◆ WORK TASK:
Copy all entries without alteration and skip the pictures they hold.

◆ AVAILABLE DATA:
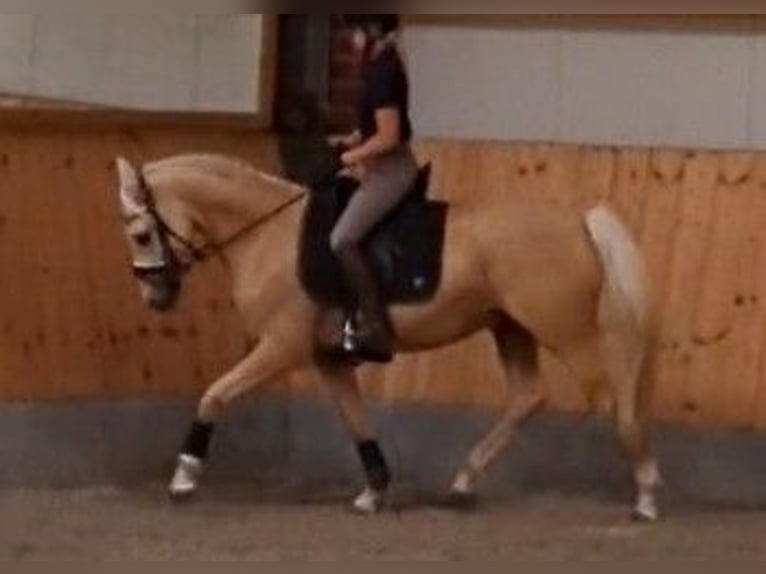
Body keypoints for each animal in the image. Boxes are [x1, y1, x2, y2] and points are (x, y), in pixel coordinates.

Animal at [117, 152, 664, 520]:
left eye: (141, 234)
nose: (155, 298)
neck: (266, 235)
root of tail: (579, 222)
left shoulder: (281, 348)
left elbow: (214, 395)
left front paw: (184, 477)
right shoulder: (329, 358)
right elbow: (356, 420)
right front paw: (374, 491)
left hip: (566, 332)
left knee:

◆ RESPONSE BELOW:
Body keypoints for each animal in the image. Boxes are [x1, y1, x2, y2] and points are (x, y), in pixel coordinates.

Animal at [117, 152, 664, 520]:
left eye: (141, 234)
nose: (155, 298)
neck: (266, 235)
root of tail: (579, 222)
left shoulder: (281, 348)
left elbow: (214, 395)
left front paw: (184, 477)
right shoulder: (329, 358)
right elbow: (356, 420)
right front paw: (374, 491)
left hip: (566, 332)
left knee:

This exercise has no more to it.